1989 begann Māra Ķimele ihre Arbeit in verschiedenen Theatern in Riga. Ihre Tätigkeit im Neuen Theater Riga, das in den Kulturkanon aufgenommen worden ist, ist besonders nennenswert. Das Stück „Das Buch Rut“ (1994) auf Basis des Alten Testaments enthielt viele rituelle Elemente, alle Rollen wurden von Schauspielerinnen gespielt, es wurden auch lebensgroße Puppen verwendet. Die Handlung wurde gleichzeitig an zwei Ecken der Bühne abgespielt, so dass die um die Bühne sitzenden ZuschauerInnen zwei verschiedene Sichtpunkte hatten. Die Aufführung „Shakespeare liebt mich“ von 1996 wurde von der Improvisation der SchauspielerInnen getragen: Die shakespeareschen Sonette wurden in unterschiedlichen Kombinationen vorgetragen und die SchauspielerInnen machten dabei schwierige körperliche Übungen.
Die SchauspielerInnen des Neuen Theaters Riga wurden durch die Arbeit in Ķimeles Aufführungen stark geprägt. Das Stück „Ein Monat auf dem Lande“ von Iwan Turgenjew (2005 aufgeführt), wirkte wie eine tiefgreifende Forschung von Liebesäußerungen, die zugleich lustig und traurig war. Die psychologische Gestalt der Figuren wurde gründlich durchforscht: Besonders wirksam war die Beziehung zwischen der von Sandra Kļaviņa dargestellten Natalja Petrowna und dem von Andris Keišs dargestellten Rakitin, der in sie verliebt ist. Die Aufführung hatte ein erfolgreiches, zehn Jahre langes Leben. Die Aufführung von Inga Ābeles „Aspazija. Persönlich“ (2015) gab der Schauspielerin Baiba Broka die Möglichkeit, ihr Können unter Beweis zu stellen, indem sie physiologisch und psychologisch hervorragend die Dichterin Aspazija von der Jugend bis zur Todesstunde darstellte und dabei philosophische Ideen äußerte.

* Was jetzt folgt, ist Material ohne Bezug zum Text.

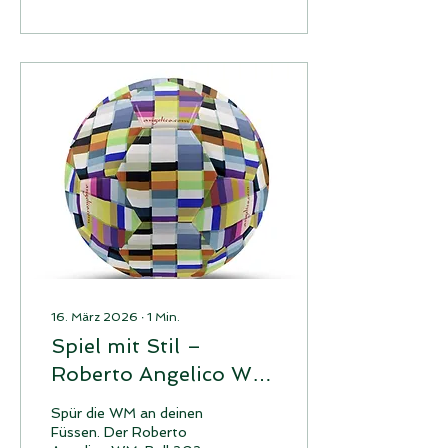
GRAFIK. Besuchen Sie die
Dokumentation über
visuelle Kommunikation.
Mit Beispielen aus der
umfangreichen
Grafiksammlung des
Schweizerischen
Nationalmuseums, welche
die Macht visueller
Sprache veranschaulichen.
17. Juli 2026 – 4. April
2027 Mehr Infos finden
Sie hier:
www.landesmuseum.ch/grafik
16. März 2026
∙
1
Min.
Spiel mit Stil –
Roberto Angelico WM
Edition 2026
Spür die WM an deinen
Füssen. Der Roberto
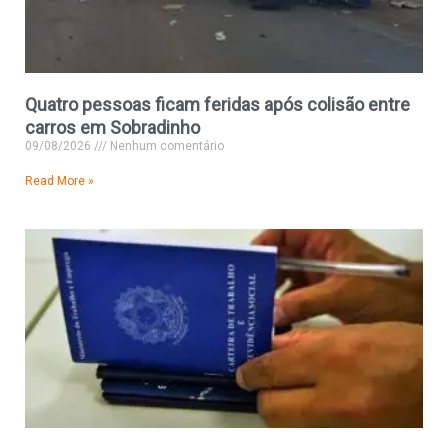
Quatro pessoas ficam feridas após colisão entre
carros em Sobradinho
09/08/2026
Nenhum comentário
Read More »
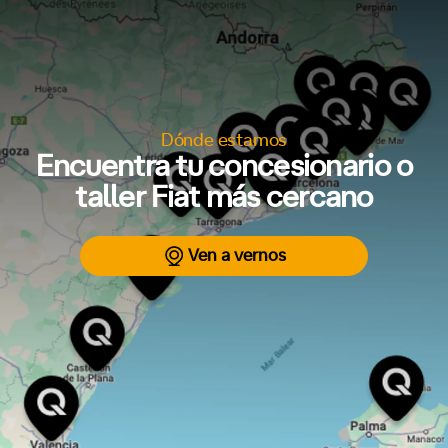
Dónde estamos
Encuentra tu concesionario o
taller Fiat más cercano
Ven a vernos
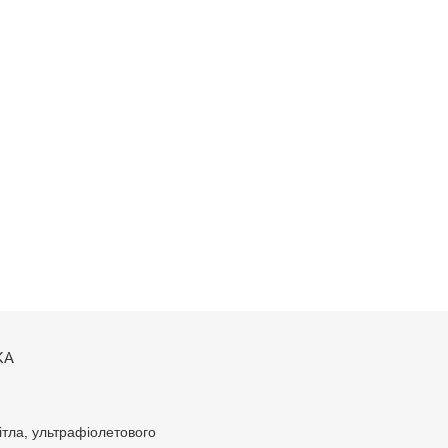
КА
ітла, ультрафіолетового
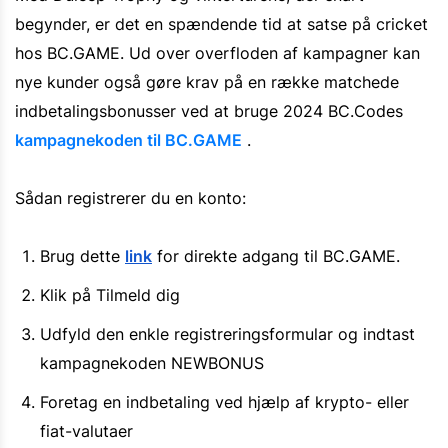
begynder, er det en spændende tid at satse på cricket
hos BC.GAME. Ud over overfloden af kampagner kan
nye kunder også gøre krav på en række matchede
indbetalingsbonusser ved at bruge 2024 BC.Codes
kampagnekoden til BC.GAME
.
Sådan registrerer du en konto:
Brug dette
link
for direkte adgang til BC.GAME.
Klik på Tilmeld dig
Udfyld den enkle registreringsformular og indtast
kampagnekoden NEWBONUS
Foretag en indbetaling ved hjælp af krypto- eller
fiat-valutaer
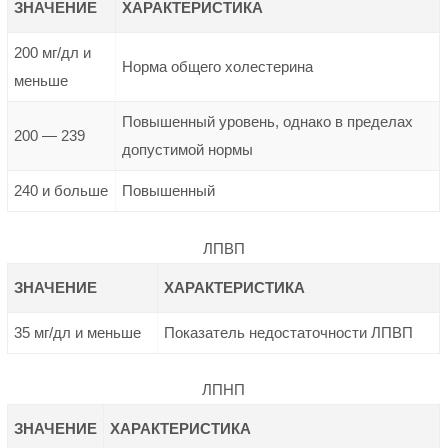
ЗНАЧЕНИЕ
ХАРАКТЕРИСТИКА
200 мг/дл и
Норма общего холестерина
меньше
Повышенный уровень, однако в пределах
200 — 239
допустимой нормы
240 и больше
Повышенный
ЛПВП
ЗНАЧЕНИЕ
ХАРАКТЕРИСТИКА
35 мг/дл и меньше
Показатель недостаточности ЛПВП
ЛПНП
ЗНАЧЕНИЕ
ХАРАКТЕРИСТИКА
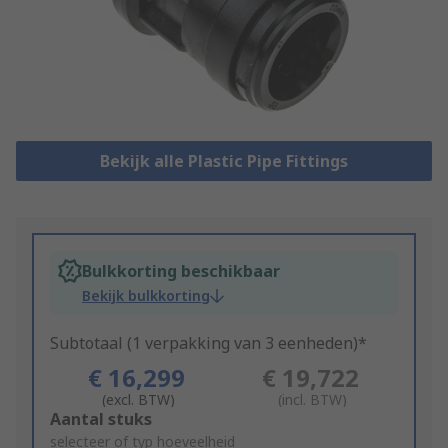
Bekijk alle Plastic Pipe Fittings
Bulkkorting beschikbaar
Bekijk bulkkorting
Subtotaal (1 verpakking van 3 eenheden)*
€ 16,299
€ 19,722
(excl. BTW)
(incl. BTW)
Add
Aantal stuks
to
selecteer of typ hoeveelheid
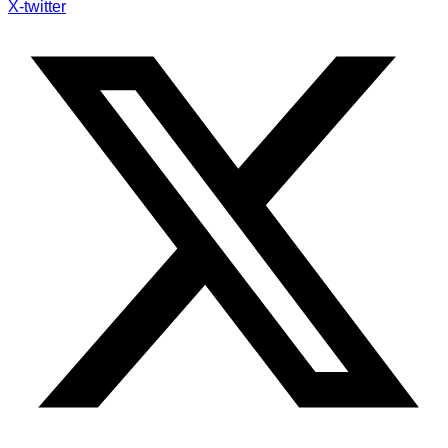
X-twitter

Māra Ķimele leistet wichtige Arbeit in der Theaterlehre. Zu den SchauspielerInnen, die in verschiedenen Zeiten bei ihr am Lettischen Staatlichen Konservatorium oder an der Lettischen Kulturakademie Schauspielkunst gelernt haben, zählen Ģirts Ķesteris, Rēzija Kalniņa und Daiga Gaismiņa. Hierzu muss man auch den Regisseur Alvis Hermanis zählen, der bedeutende Rollen in Ķimeles Aufführungen hatte: Er hat z. B. den Intriganten Iago in Shakespeares Tragödie „Othello“ (1990) und den Diener Jean im August Strindbergs psychologischen Drama „Fräulein Julie“ (2004) gespielt.